[The input Boundary: Start]

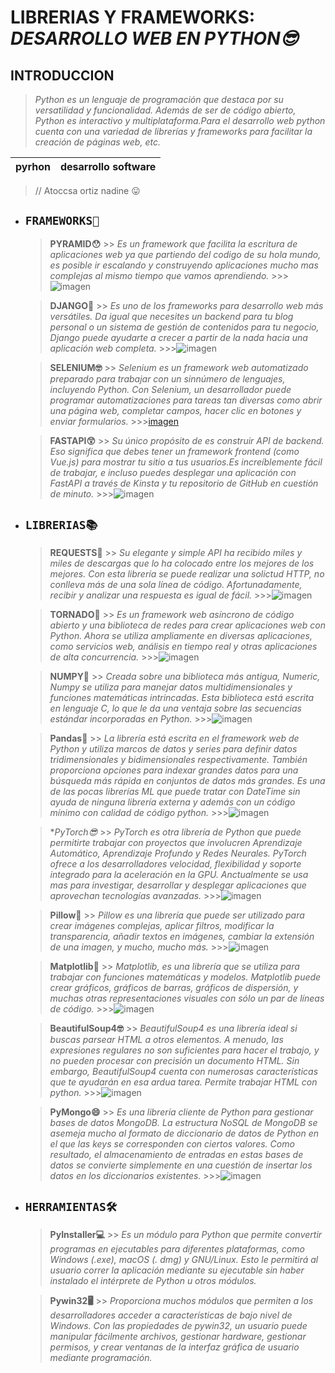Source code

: # **LIBRERIAS Y FRAMEWORKS:  _*DESARROLLO WEB EN PYTHON😎*_**

## INTRODUCCION
> _Python es un lenguaje de programación que destaca por su versatilidad y funcionalidad. Además de ser de código abierto, Python es interactivo y multiplataforma.Para el desarrollo web python cuenta con una variedad de librerías y frameworks para facilitar la creación de páginas web, etc._

| pyrhon | desarrollo software |
|------|------|

> // Atoccsa ortiz nadine 😛


- ## ``FRAMEWORKS💾`` 


	> **PYRAMID😯**
		>> _Es un framework que facilita la escritura de aplicaciones web ya que partiendo del codigo de su hola mundo, es posible ir escalando y construyendo aplicaciones mucho mas complejas al mismo tiempo que vamos aprendiendo._
				>>> ![imagen](https://th.bing.com/th/id/OIP.snbK0wo0P_xSag7LM72OKwHaGg?pid=ImgDet&rs=1.jpg "")


	> **DJANGO🤯**
		>> _Es uno de los frameworks para desarrollo web más versátiles. Da igual que necesites un backend para tu blog personal o un sistema de gestión de contenidos para tu negocio, Django puede ayudarte a crecer a partir de la nada hacia una aplicación web completa._
				>>>![imagen](https://th.bing.com/th/id/OIP.4sE-O5iM_y3es2p1a32ADwHaEK?pid=ImgDet&rs=1.jpg "Título alternativo")
	
	
	> **SELENIUM🤓**
		>> _Selenium es un framework web automatizado preparado para trabajar con un sinnúmero de lenguajes, incluyendo Python. Con Selenium, un desarrollador puede programar automatizaciones para tareas tan diversas como abrir una página web, completar campos, hacer clic en botones y enviar formularios._ 
				>>>[imagen](https://th.bing.com/th/id/R.553636a3efc8f7aa2c4d0dbc72143b88?rik=uq5gV1s0aHQOtg&pid=ImgRaw&r=0.jpg "Título alternativo")
		
		
	> **FASTAPI😲**
		>> _Su único propósito de es construir API de backend. Eso significa que debes tener un framework frontend (como Vue.js) para mostrar tu sitio a tus usuarios.Es increíblemente fácil de trabajar, e incluso puedes desplegar una aplicación con FastAPI a través de Kinsta y tu repositorio de GitHub en cuestión de minuto._
				>>>![imagen](https://files.realpython.com/media/fastapi-path-params-image01.f8af7578f694.png "Título alternativo")
	
	
	
- ##  ``LIBRERIAS📚`` 

	> **REQUESTS🤯**
		>> _Su elegante y simple API ha recibido miles y miles de descargas que lo ha colocado entre los mejores de los mejores. Con esta librería se puede realizar una solictud HTTP, no conlleva más de una sola línea de código. Afortunadamente, recibir y analizar una respuesta es igual de fácil._
				>>>![imagen](https://media.geeksforgeeks.org/wp-content/uploads/20200312184442/Python-Requests-Tutorials.jpg "Título alternativo")
		
		
	> **TORNADO🧐** 
		>> _Es un framework web asíncrono de código abierto y una biblioteca de redes para crear aplicaciones web con Python. Ahora se utiliza ampliamente en diversas aplicaciones, como servicios web, análisis en tiempo real y otras aplicaciones de alta concurrencia._
				>>>![imagen](https://th.bing.com/th/id/OIP.GoLgX20Kiim1B5CsVsPd2wAAAA?pid=ImgDet&rs=1.jpg "Título alternativo")
		
		
	> **NUMPY🤕**
		>> _Creada sobre una biblioteca más 	antigua, Numeric, Numpy se utiliza para manejar datos multidimensionales y funciones matemáticas intrincadas. Esta biblioteca está escrita en lenguaje C, lo que le da una ventaja sobre las 	secuencias estándar incorporadas en Python._
				>>>![imagen](https://pythondiario.com/wp-content/uploads/2019/01/numpy11.png "Título alternativo")
		
		
	> **Pandas🤯**
		>> _La librería está escrita en el framework web de Python y utiliza marcos de datos y series para definir datos tridimensionales y bidimensionales respectivamente. También proporciona opciones para indexar grandes datos para una búsqueda más rápida en conjuntos de datos más grandes. Es una de las pocas librerías ML que puede tratar con DateTime sin ayuda de ninguna librería externa y además con un código mínimo con calidad de código python._ 
				>>>![imagen](https://th.bing.com/th/id/R.99aceaefddd3fc335e08502d22bcc5d0?rik=ZcKO%2bzkeRTzG4A&riu=http%3a%2f%2ftanukamandal.com%2fwp-content%2fuploads%2f2018%2f03%2fPandas.jpg&ehk=l0r1fGcoAfdn25rPInoBrOHZHXZqeR8v1UjjZ9xDJDY%3d&risl=&pid=ImgRaw&r=0.jpg)


	> **PyTorch😎*
		>> _PyTorch es otra librería de Python que puede permitirte trabajar con proyectos que involucren Aprendizaje Automático, Aprendizaje Profundo y Redes Neurales. PyTorch ofrece a los desarrolladores velocidad, flexibilidad y soporte integrado para la aceleración en la GPU. Anctualmente se usa mas para investigar, desarrollar y desplegar aplicaciones que aprovechan tecnologías avanzadas._
				>>>![imagen](https://th.bing.com/th/id/OIP.TajoIRVZx9rNIGBsci4rJgAAAA?pid=ImgDet&rs=1.jpg) 


	> **Pillow🙂**
		>> _Pillow es una librería que puede ser utilizado para crear imágenes complejas, aplicar filtros, modificar la transparencia, añadir textos en imágenes, cambiar la extensión de una imagen, y mucho, mucho más._
				>>>![imagen](https://th.bing.com/th/id/R.ffa80354da42f7800bc823e1ceafae2d?rik=cAul6zGIJCDBOg&pid=ImgRaw&r=0.jpg "Título alternativo")


	> **Matplotlib🤪**
		>> _Matplotlib, es una librería que se utiliza para trabajar con funciones matemáticas y modelos. Matplotlib puede crear gráficos, gráficos de barras, gráficos de dispersión, y muchas otras representaciones visuales con sólo un par de líneas de código._
				>>>![imagen](https://th.bing.com/th/id/OIP.5MbBRkXsg7VFaRaSauMTFgHaHH?pid=ImgDet&rs=1.jpg "Título alternativo")


	> **BeautifulSoup4🤓**
		>> _BeautifulSoup4 es una librería ideal si buscas parsear HTML a otros elementos. A menudo, las expresiones regulares no son suficientes para hacer el trabajo, y no pueden procesar con precisión un documento HTML. Sin embargo, BeautifulSoup4 cuenta con numerosas características que te ayudarán en esa ardua tarea. Permite trabajar HTML con python._
				>>>![imagen](https://programacionpython80889555.files.wordpress.com/2021/09/bs.png "Título alternativo")


	> **PyMongo😄**
		>> _Es una librería cliente de Python para gestionar bases de datos MongoDB. La estructura NoSQL de MongoDB se asemeja mucho al formato de diccionario de datos de Python en el que las keys se corresponden con ciertos valores. Como resultado, el almacenamiento de entradas en estas bases de datos se convierte simplemente en una cuestión de insertar los datos en los diccionarios existentes._
				>>>![imagen](https://th.bing.com/th/id/OIP.PZG3ky-0X1FHAnMHi4M7NQHaEu?pid=ImgDet&rs=1.jpg "Título alternativo")


- ##  ``HERRAMIENTAS🛠`` 

	> **PyInstaller💻**
		>> _Es un módulo para Python que permite convertir programas en ejecutables para diferentes plataformas, como Windows (.exe), macOS (. dmg) y GNU/Linux. Esto le permitirá al usuario correr la aplicación mediante su ejecutable sin haber instalado el intérprete de Python u otros módulos._
				


	> **Pywin32🖥**
		>> _Proporciona muchos módulos que permiten a los desarrolladores acceder a características de bajo nivel de Windows. Con las propiedades de pywin32, un usuario puede manipular fácilmente archivos, gestionar hardware, gestionar permisos, y crear ventanas de la interfaz gráfica de usuario mediante programación._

[The input Boundary: End]

### [What to work on]
Restate the records in full and word for word, but keep the pictures out.

### [Worked solution]
Source code

: # **LIBRERIAS Y FRAMEWORKS:  _*DESARROLLO WEB EN PYTHON😎*_**

## INTRODUCCION
> _Python es un lenguaje de programación que destaca por su versatilidad y funcionalidad. Además de ser de código abierto, Python es interactivo y multiplataforma.Para el desarrollo web python cuenta con una variedad de librerías y frameworks para facilitar la creación de páginas web, etc._

| pyrhon | desarrollo software |
|------|------|

> // Atoccsa ortiz nadine 😛


- ## ``FRAMEWORKS💾`` 


	> **PYRAMID😯**
		>> _Es un framework que facilita la escritura de aplicaciones web ya que partiendo del codigo de su hola mundo, es posible ir escalando y construyendo aplicaciones mucho mas complejas al mismo tiempo que vamos aprendiendo._
				>>> ![imagen](https://th.bing.com/th/id/OIP.snbK0wo0P_xSag7LM72OKwHaGg?pid=ImgDet&rs=1.jpg "")


	> **DJANGO🤯**
		>> _Es uno de los frameworks para desarrollo web más versátiles. Da igual que necesites un backend para tu blog personal o un sistema de gestión de contenidos para tu negocio, Django puede ayudarte a crecer a partir de la nada hacia una aplicación web completa._
				>>>![imagen](https://th.bing.com/th/id/OIP.4sE-O5iM_y3es2p1a32ADwHaEK?pid=ImgDet&rs=1.jpg "Título alternativo")
	
	
	> **SELENIUM🤓**
		>> _Selenium es un framework web automatizado preparado para trabajar con un sinnúmero de lenguajes, incluyendo Python. Con Selenium, un desarrollador puede programar automatizaciones para tareas tan diversas como abrir una página web, completar campos, hacer clic en botones y enviar formularios._ 
				>>>[imagen](https://th.bing.com/th/id/R.553636a3efc8f7aa2c4d0dbc72143b88?rik=uq5gV1s0aHQOtg&pid=ImgRaw&r=0.jpg "Título alternativo")
		
		
	> **FASTAPI😲**
		>> _Su único propósito de es construir API de backend. Eso significa que debes tener un framework frontend (como Vue.js) para mostrar tu sitio a tus usuarios.Es increíblemente fácil de trabajar, e incluso puedes desplegar una aplicación con FastAPI a través de Kinsta y tu repositorio de GitHub en cuestión de minuto._
				>>>![imagen](https://files.realpython.com/media/fastapi-path-params-image01.f8af7578f694.png "Título alternativo")
	
	
	
- ##  ``LIBRERIAS📚`` 

	> **REQUESTS🤯**
		>> _Su elegante y simple API ha recibido miles y miles de descargas que lo ha colocado entre los mejores de los mejores. Con esta librería se puede realizar una solictud HTTP, no conlleva más de una sola línea de código. Afortunadamente, recibir y analizar una respuesta es igual de fácil._
				>>>![imagen](https://media.geeksforgeeks.org/wp-content/uploads/20200312184442/Python-Requests-Tutorials.jpg "Título alternativo")
		
		
	> **TORNADO🧐** 
		>> _Es un framework web asíncrono de código abierto y una biblioteca de redes para crear aplicaciones web con Python. Ahora se utiliza ampliamente en diversas aplicaciones, como servicios web, análisis en tiempo real y otras aplicaciones de alta concurrencia._
				>>>![imagen](https://th.bing.com/th/id/OIP.GoLgX20Kiim1B5CsVsPd2wAAAA?pid=ImgDet&rs=1.jpg "Título alternativo")
		
		
	> **NUMPY🤕**
		>> _Creada sobre una biblioteca más 	antigua, Numeric, Numpy se utiliza para manejar datos multidimensionales y funciones matemáticas intrincadas. Esta biblioteca está escrita en lenguaje C, lo que le da una ventaja sobre las 	secuencias estándar incorporadas en Python._
				>>>![imagen](https://pythondiario.com/wp-content/uploads/2019/01/numpy11.png "Título alternativo")
		
		
	> **Pandas🤯**
		>> _La librería está escrita en el framework web de Python y utiliza marcos de datos y series para definir datos tridimensionales y bidimensionales respectivamente. También proporciona opciones para indexar grandes datos para una búsqueda más rápida en conjuntos de datos más grandes. Es una de las pocas librerías ML que puede tratar con DateTime sin ayuda de ninguna librería externa y además con un código mínimo con calidad de código python._ 
				>>>![imagen](https://th.bing.com/th/id/R.99aceaefddd3fc335e08502d22bcc5d0?rik=ZcKO%2bzkeRTzG4A&riu=http%3a%2f%2ftanukamandal.com%2fwp-content%2fuploads%2f2018%2f03%2fPandas.jpg&ehk=l0r1fGcoAfdn25rPInoBrOHZHXZqeR8v1UjjZ9xDJDY%3d&risl=&pid=ImgRaw&r=0.jpg)


	> **PyTorch😎*
		>> _PyTorch es otra librería de Python que puede permitirte trabajar con proyectos que involucren Aprendizaje Automático, Aprendizaje Profundo y Redes Neurales. PyTorch ofrece a los desarrolladores velocidad, flexibilidad y soporte integrado para la aceleración en la GPU. Anctualmente se usa mas para investigar, desarrollar y desplegar aplicaciones que aprovechan tecnologías avanzadas._
				>>>![imagen](https://th.bing.com/th/id/OIP.TajoIRVZx9rNIGBsci4rJgAAAA?pid=ImgDet&rs=1.jpg) 


	> **Pillow🙂**
		>> _Pillow es una librería que puede ser utilizado para crear imágenes complejas, aplicar filtros, modificar la transparencia, añadir textos en imágenes, cambiar la extensión de una imagen, y mucho, mucho más._
				>>>![imagen](https://th.bing.com/th/id/R.ffa80354da42f7800bc823e1ceafae2d?rik=cAul6zGIJCDBOg&pid=ImgRaw&r=0.jpg "Título alternativo")


	> **Matplotlib🤪**
		>> _Matplotlib, es una librería que se utiliza para trabajar con funciones matemáticas y modelos. Matplotlib puede crear gráficos, gráficos de barras, gráficos de dispersión, y muchas otras representaciones visuales con sólo un par de líneas de código._
				>>>![imagen](https://th.bing.com/th/id/OIP.5MbBRkXsg7VFaRaSauMTFgHaHH?pid=ImgDet&rs=1.jpg "Título alternativo")


	> **BeautifulSoup4🤓**
		>> _BeautifulSoup4 es una librería ideal si buscas parsear HTML a otros elementos. A menudo, las expresiones regulares no son suficientes para hacer el trabajo, y no pueden procesar con precisión un documento HTML. Sin embargo, BeautifulSoup4 cuenta con numerosas características que te ayudarán en esa ardua tarea. Permite trabajar HTML con python._
				>>>![imagen](https://programacionpython80889555.files.wordpress.com/2021/09/bs.png "Título alternativo")


	> **PyMongo😄**
		>> _Es una librería cliente de Python para gestionar bases de datos MongoDB. La estructura NoSQL de MongoDB se asemeja mucho al formato de diccionario de datos de Python en el que las keys se corresponden con ciertos valores. Como resultado, el almacenamiento de entradas en estas bases de datos se convierte simplemente en una cuestión de insertar los datos en los diccionarios existentes._
				>>>![imagen](https://th.bing.com/th/id/OIP.PZG3ky-0X1FHAnMHi4M7NQHaEu?pid=ImgDet&rs=1.jpg "Título alternativo")


- ##  ``HERRAMIENTAS🛠`` 

	> **PyInstaller💻**
		>> _Es un módulo para Python que permite convertir programas en ejecutables para diferentes plataformas, como Windows (.exe), macOS (. dmg) y GNU/Linux. Esto le permitirá al usuario correr la aplicación mediante su ejecutable sin haber instalado el intérprete de Python u otros módulos._
				


	> **Pywin32🖥**
		>> _Proporciona muchos módulos que permiten a los desarrolladores acceder a características de bajo nivel de Windows. Con las propiedades de pywin32, un usuario puede manipular fácilmente archivos, gestionar hardware, gestionar permisos, y crear ventanas de la interfaz gráfica de usuario mediante programación._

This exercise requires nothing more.